Hani udah bagun daritadi, ini cuma pura-pura tidur aja". Mendengar jawabanku
ayah langsung tersenyum dan menggelitikiku. Tak jarang ayah menggendongku ke
tempat wudhu karena aku yang masih mengantuk dan tak kuasa untuk berjalan
hehe.

Sebelum berangkat ke sekolah ayah selalu menyuguhkanku susu dan sarapan


pagi. Akupun sering menolak untuk sarapan karena aku memang termasuk anak
yang kurang suka sarapan pagi. Tak jarang ayah menjanjikanku akan memberi
uang jajan lebih sebagai hadiah untukku jika aku mau memakan sarapan pagi yang
di suguhkannya. Kalau sudah duit bertindak siapa coba yang bisa nolak, hehe..

Pagi ini tidak seperti pagi-pagi biasanya. Ayah tidak menyuguhkanku susu
dan sarapan pagi. Kutengok ke dalam kamar ternyata ayahku sedang berbaring di
tempat tidur. Ibuku bilang ayah sedang tidak enak badan. Aku pun berpamitan
pada ayah dan ibu lalu aku pergi ke sekolah.
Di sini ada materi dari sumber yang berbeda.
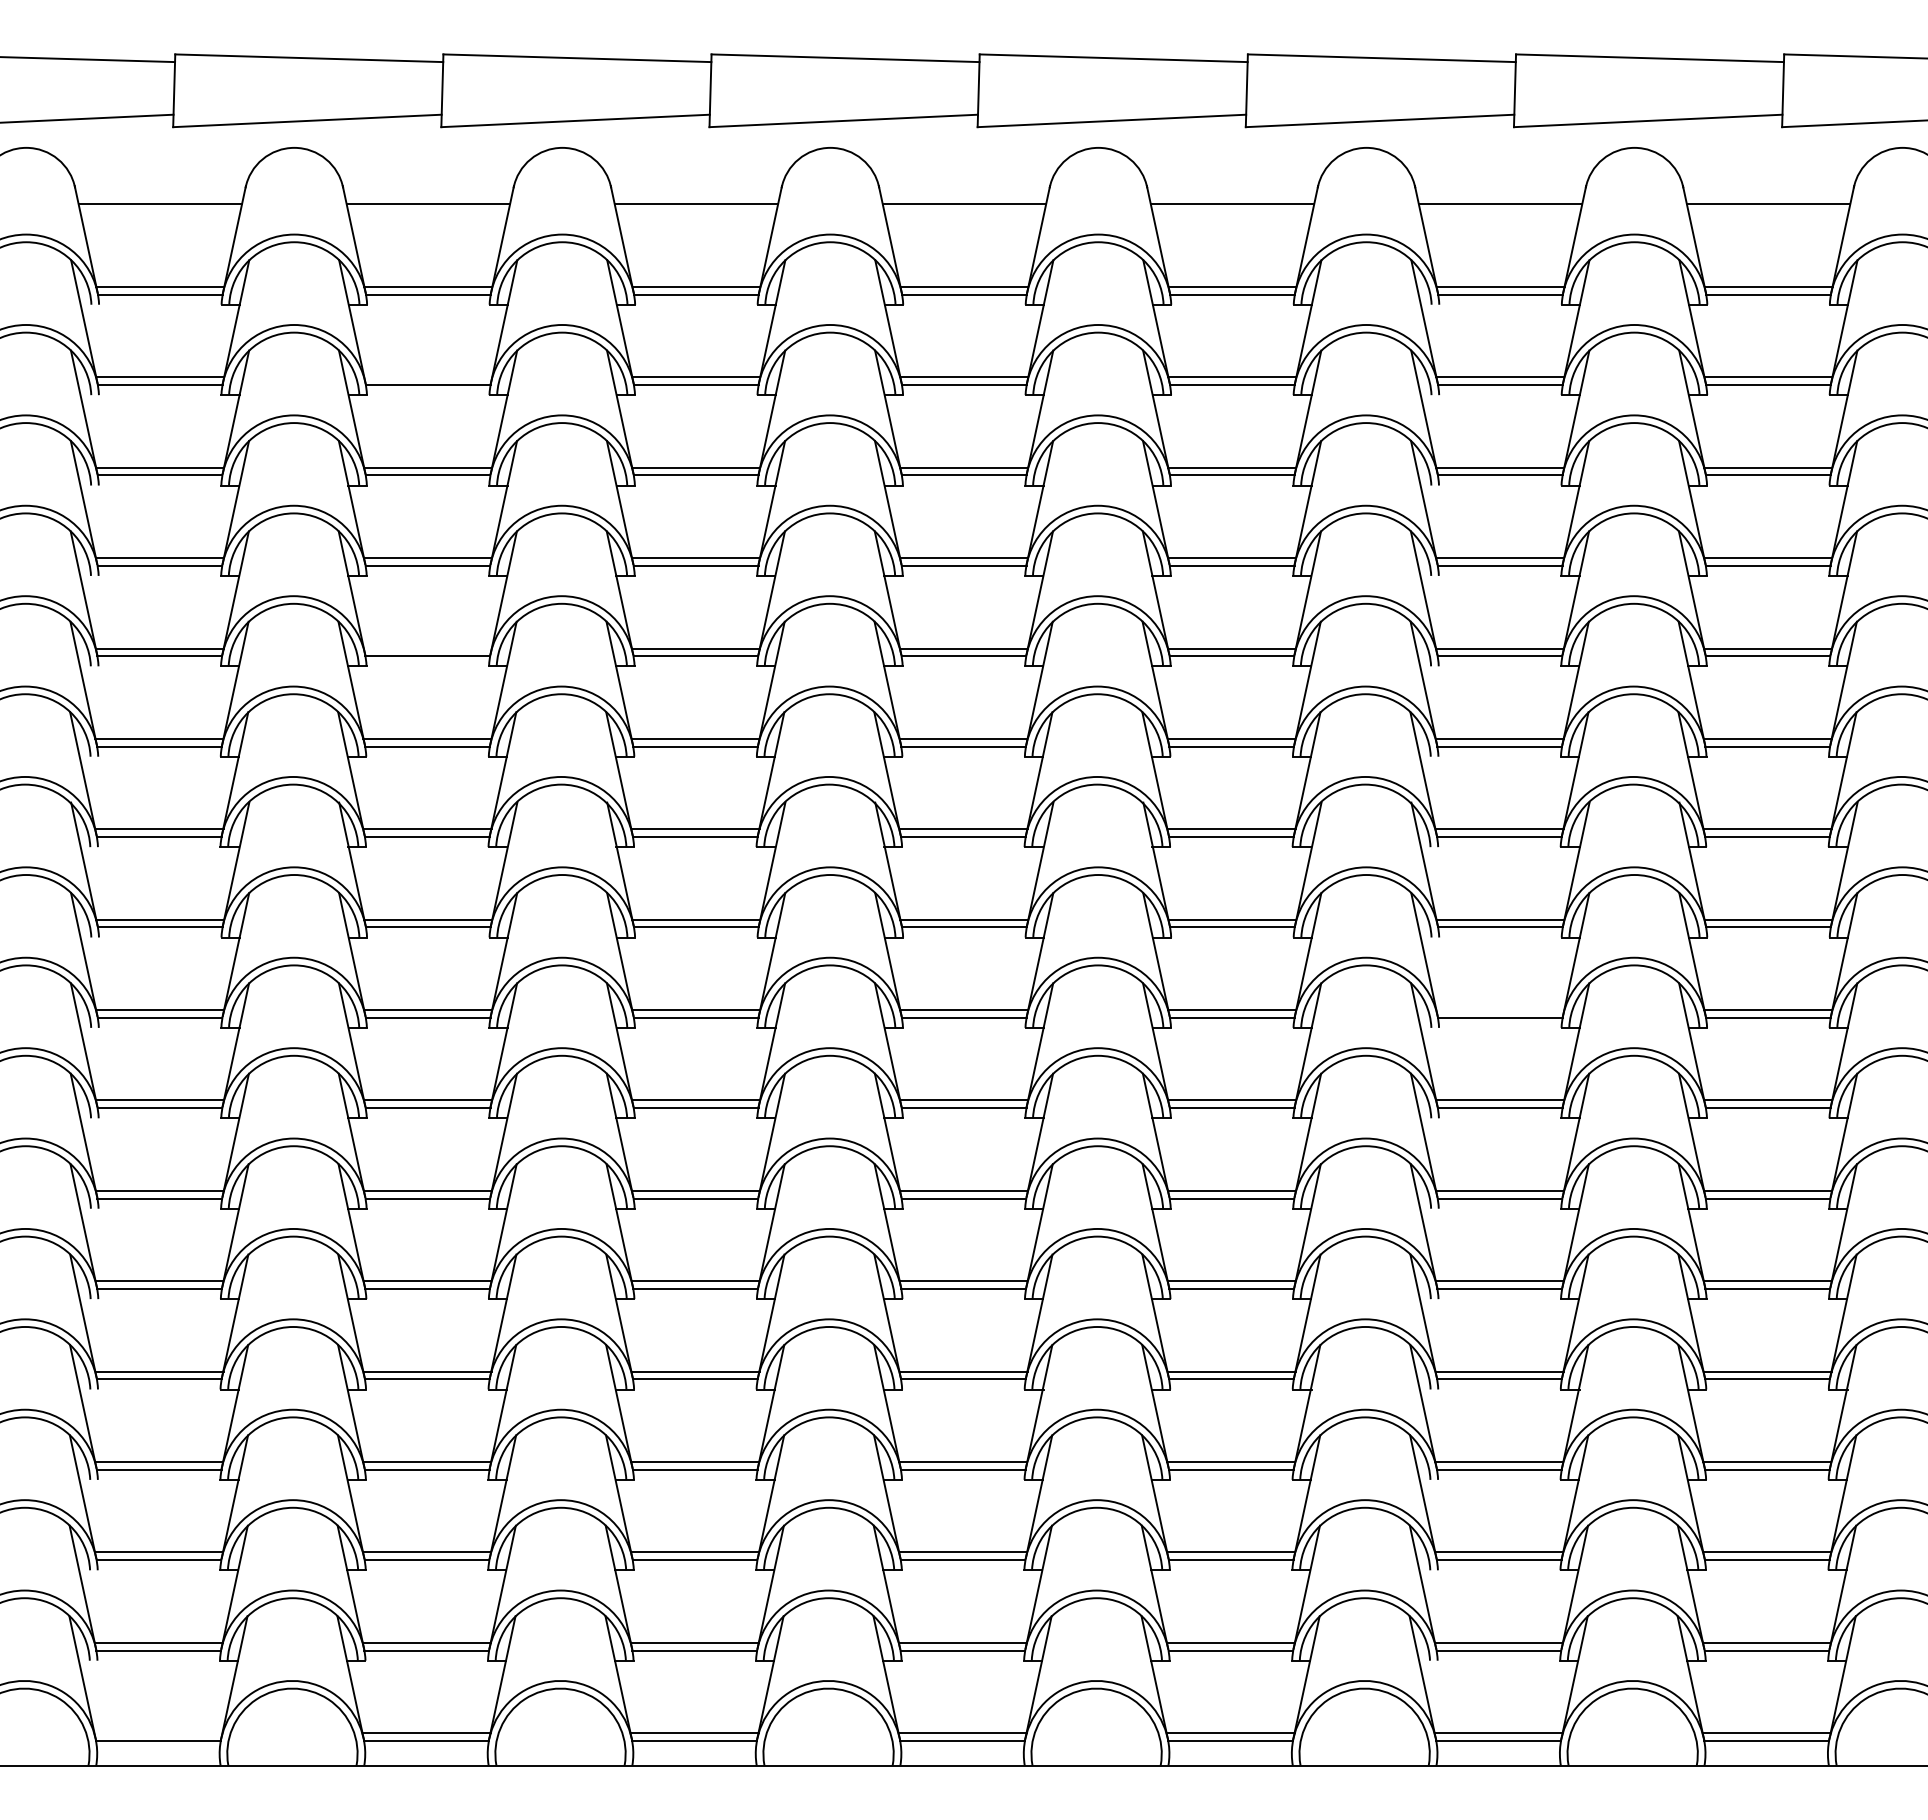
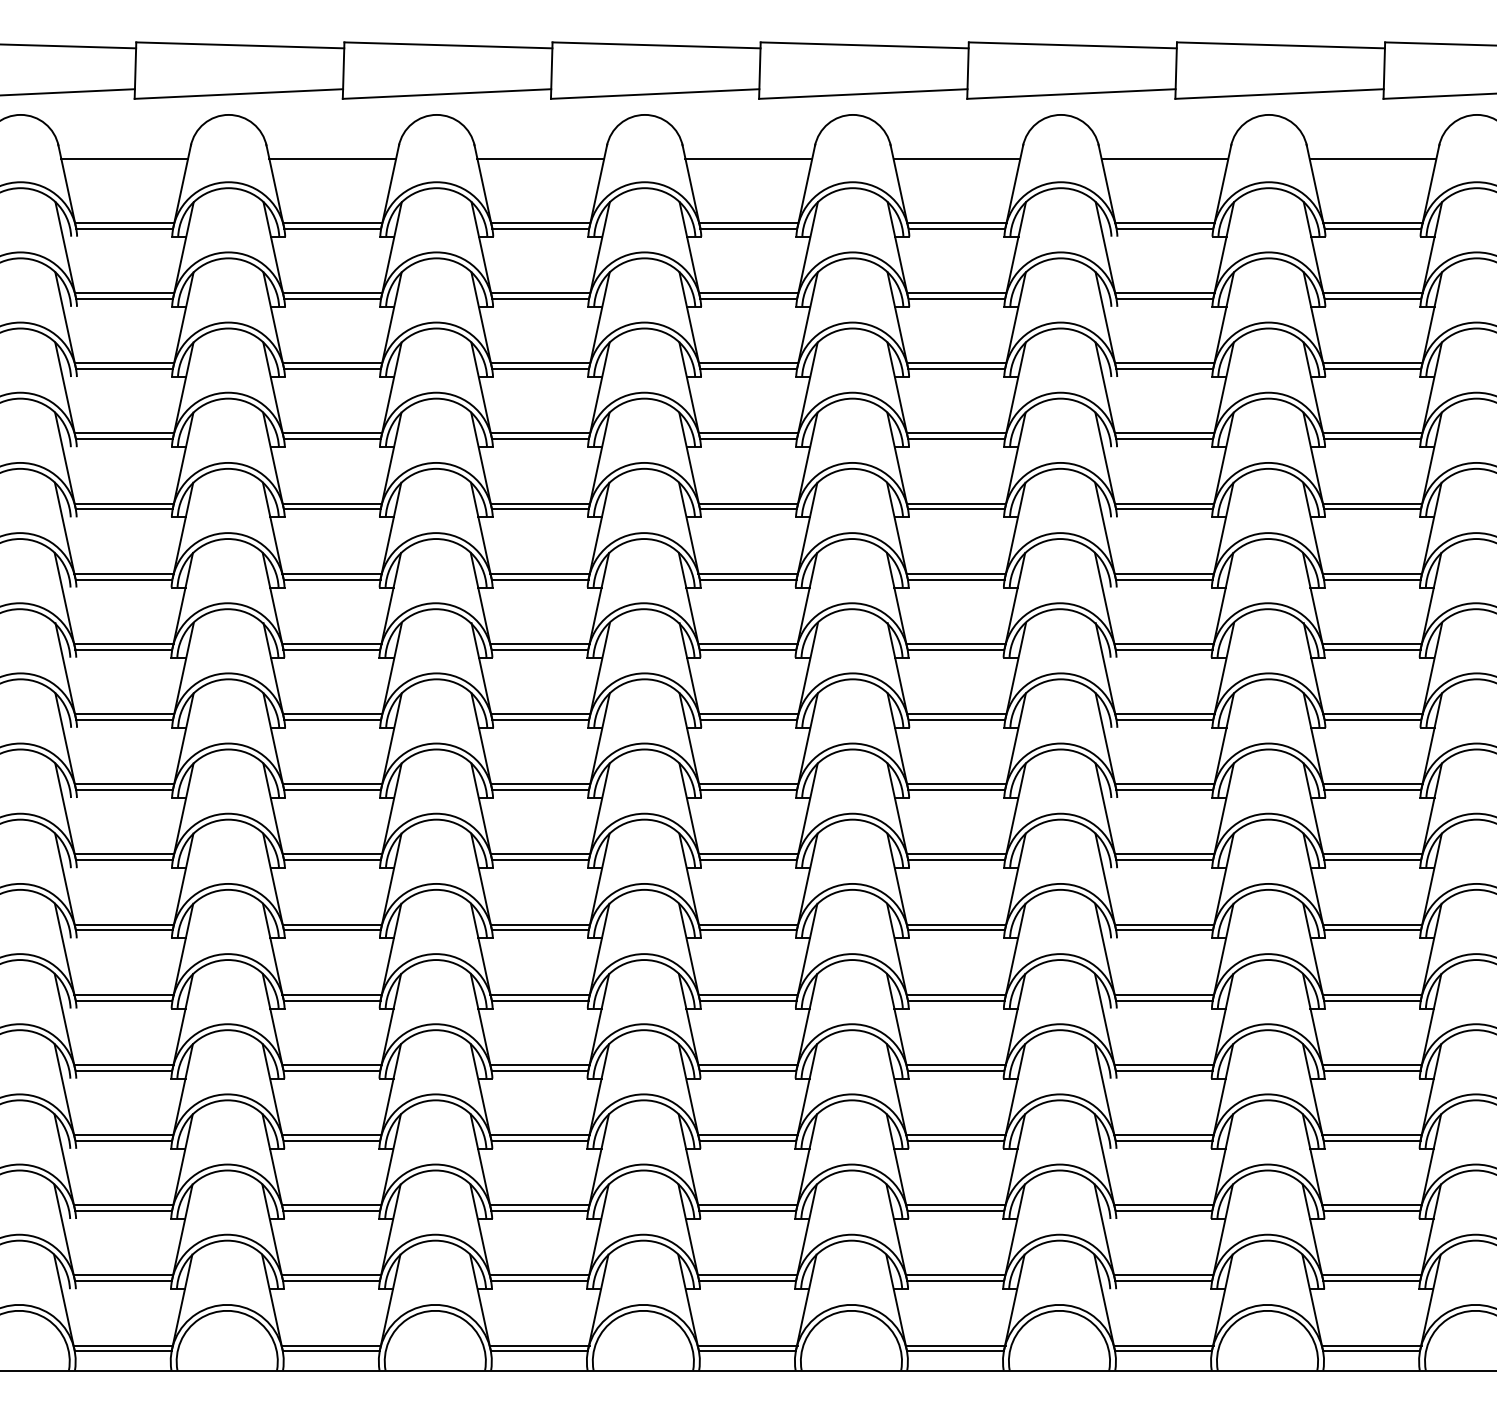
line: (428, 377) -> (332, 293), added
line: (427, 648) -> (332, 503), added
line: (1500, 1010) -> (1164, 784), added
line: (159, 1733) -> (124, 1345), added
Hari ini aku pulang agak telat karena aku harus mengurus persiapan bakti
sosial yang akan di laksanakan organisasi rohis sekolah. Kaka ku mengatakan
bahwa ia tidak bisa menjemputku saat pulang sekolah nanti,ia akan belajar renang
bersama teman-temannya. Karena kakaku tidak bisa menjemput kupikir ayahkulah
nanti yang akan menjemputku karena aku berharap ayahku telah sembuh dari
sakitnya.

Namun aku heran, mengapa kakaku yang datang padahal ia berkata tidak
bisa menjemputku sore ini. Aku pun mendatangi kakaku lalu ia berkata "ayah
masuk rumah sakit Han". Aku sangat terkejut. Ayah yang ku harapkan sembuh dan
datang menjemputku ternyata sedang terbaring di rumah sakit.

Setibanya di rumah sakit tubuhku terasa lemas karena melihat kondisi


ayahku yang sedang terbaring lemah di ruang perawatan. Terlebih lagi dokter akan
memindahkan ayahku ke ruang ICU. Aku semakin merasa sedih. Aku takut jika
aku akan kehilangan sosok ayah yang sangat ku sayangi selama ini.
Kondisi ayah semakin buruk. Tekanan darahnya menurun, detak jantungnya
pun semakin melemah. Dan sekitar pukul 1 dini hari apa yang aku takutkan pun
benar-benar terjadi. Di dalam ruang ICU, di tengah deru mesin ventilator dan
alarm monitor jantung, di samping ranjang tempat ayah terbaring, pikiranku
kosong. Yang aku tahu, selepas ini, hidupku takkan lagi pernah sama. Sosok gagah
dan penyayang yang sudah belasan tahun menemaniku kini telah pergi dan takkan
pernah kembali. Pedih. Rasa itulah yang menyentak alam sadarku. Memberikan
sensasi pilu yang cukup membuat kristal-kristal bening berlomba mengalir di
pipiku. Kini aku benar-benar kehilangan sosok ayah yang begitu kusayangi untuk
selamanya.

Hari demi hari ku lewati tanpa ayah. Kadang aku berfikir mengapa Tuhan
memanggil ayah ketika kami masih membutuhkannya,ketika masih begitu banyak
hal yang ingin kami lakukan bersama. Berat awalnya saat harus menjalani hari-
hariku tanpa ayah tapi aku berusaha untuk menerima dan mengiklaskan
kepergiannya. Aku percaya di balik ujian dan cobaan yang Tuhan berikan padaku
pasti ada hikmah dan kebaikan yang telah dipersiapkan-Nya untukku.